I shall always remember with feelings of affection some young girls with whom I have lately become acquainted, one among whom has lately met with a bitter trial; but, instead of allowing it to embitter her own heart, it has only the more caused it to expand with sympathy towards all who suffer. God's peace rest upon that young girl! She would become very dear to me. Some sisters also there were, who in pleasure and in pain live together as sisters seldom do live. And that K. G., with her beaming soul and her music, she will always remain near my heart! But now I must proceed on my journey, and for this I must get ready.
“Belle Key,” the steamer by which I shall travel, so called from the beautiful daughter of its proprietor, a belle of Louisville, is a sort of giant vessel, which, laded with every kind of product of the great West, goes as a Christmas-envoy to New Orleans.
It is now cold at Cincinnati: the Queen of the West rains down soot and ashes, so that one becomes quite grimy. I long to be with that great Christmas-beast once more on the Mississippi.

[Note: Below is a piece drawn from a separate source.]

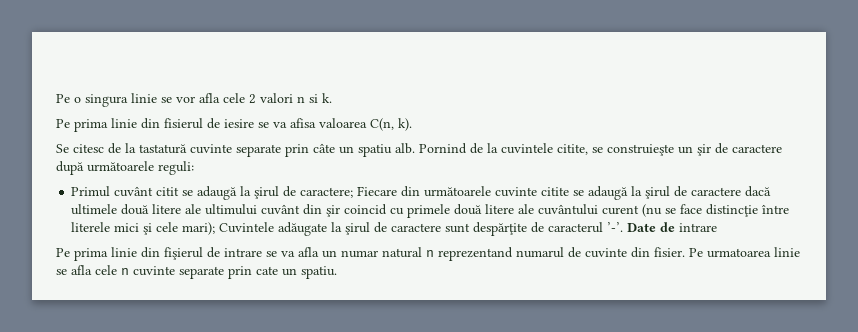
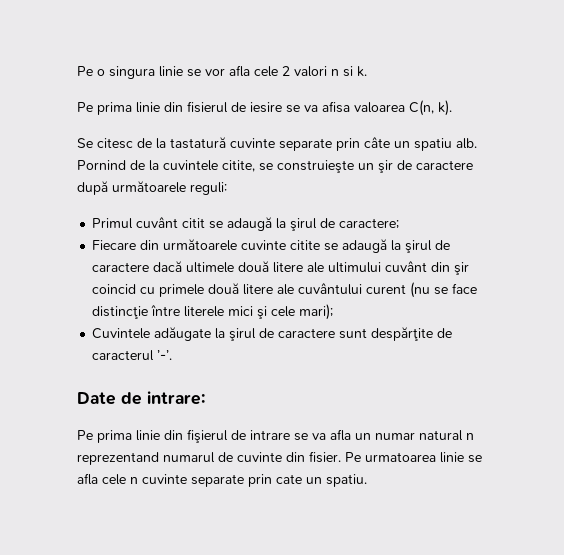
(354, 192) none -> (400, 223) //
(216, 228) none -> (334, 312) //
(624, 227) none -> (173, 355) //
[679,223,718,232] intrare -> [147,391,205,405] intrare:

P.S.—It is said that there is especially fine wooing in the great West; a young girl has at least three or four suitors to choose from. Certainly, the number of men considerably predominates over that of women. In the Eastern States it seems to me that the women are in excess. The men go out thence into the West on the search for occupation and wealth. The preponderance of men over women increases the farther you advance westward. It was said in Cincinnati, that at a ball at San Francisco there were fifty gentlemen for one lady. It is also said that in the gold district, where there are great numbers of men and no women, that they hung up in some kind of museum a lady's dress, which was contemplated as a sort of fabulous thing. But I suspect that this belongs to the mythological legends of the great West.

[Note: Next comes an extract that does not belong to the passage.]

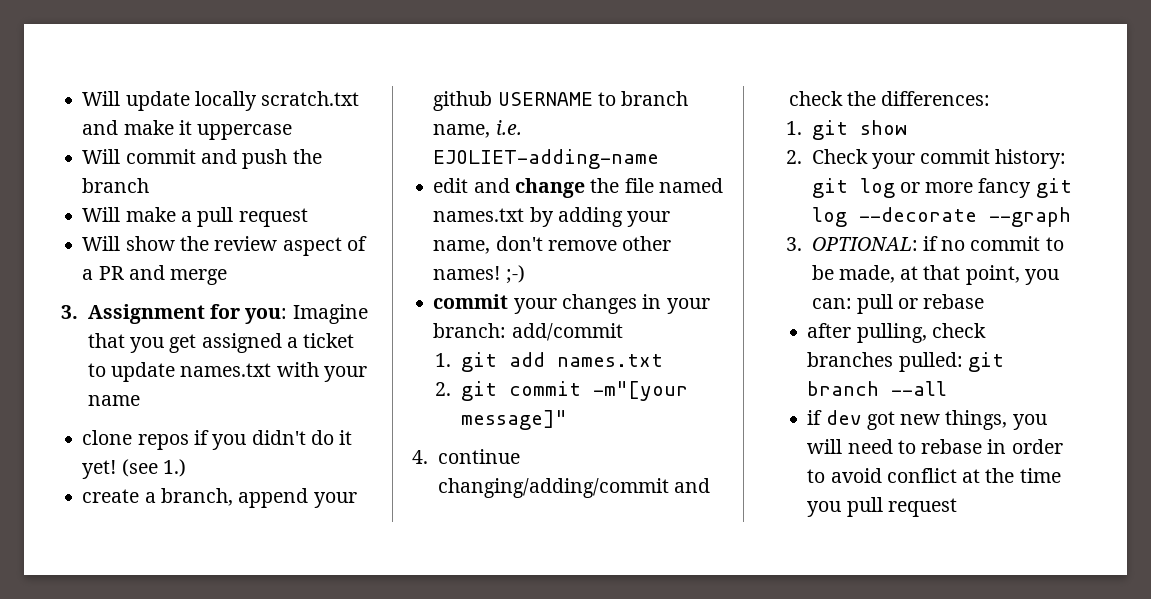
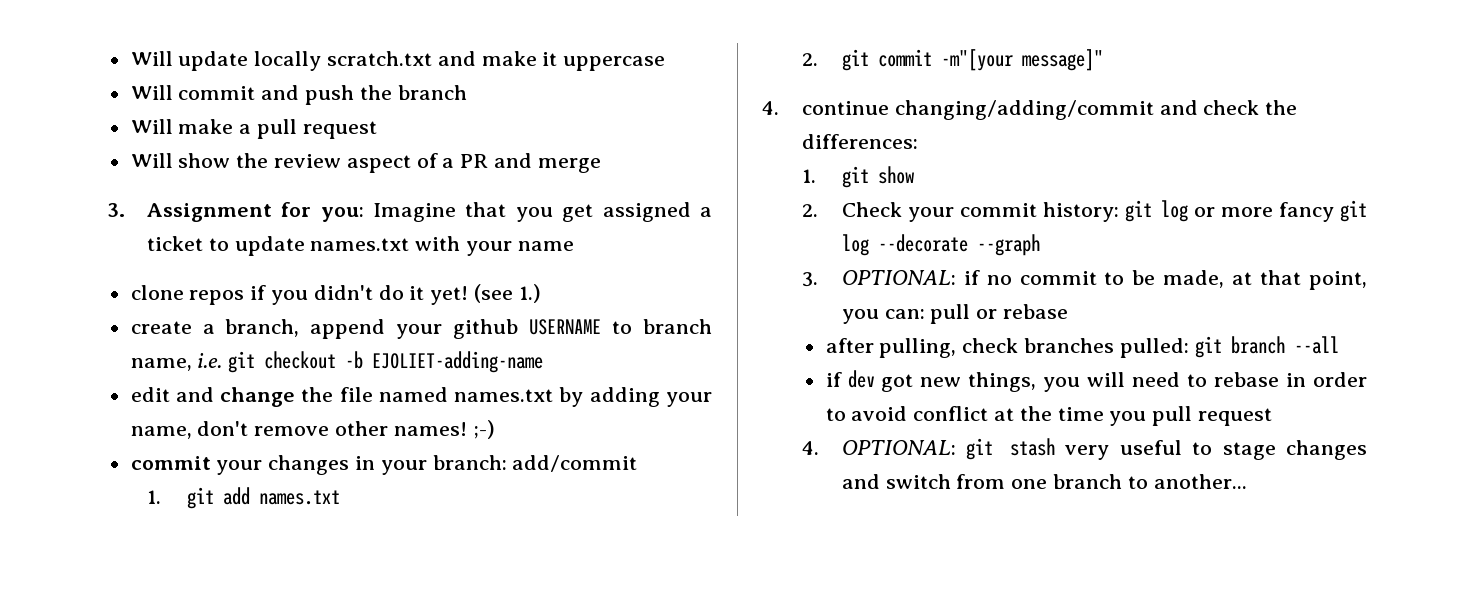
(522, 127) none -> [228,351,364,373] git checkout -b
(957, 507) none -> [801,438,1367,460] [841,474,1247,489] // 4. OPTIONAL: git stash very useful to stage changes and switch from one branch to another...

In the same category may be placed that of the Garden of Eden near Cincinnati, which I am invited to visit. It is said to be a large vineyard. The beauty of the views from the heights of the Ohio may justify the name.
- ↑ Such is the name given to occasional speeches which are delivered with the intention of agitating for or advancing any object, by men who travel about for that purpose, and assemble an audience here and there, often in the fields or the woods, when they mount a tree-stump or any other improvised platform, and thence address the people, the more vehemently the better. Short but highly seasoned speeches, which go at once to the point in question, have the greatest success. Stump-speeches and stump-orators belong to the characteristic scenes of the great West.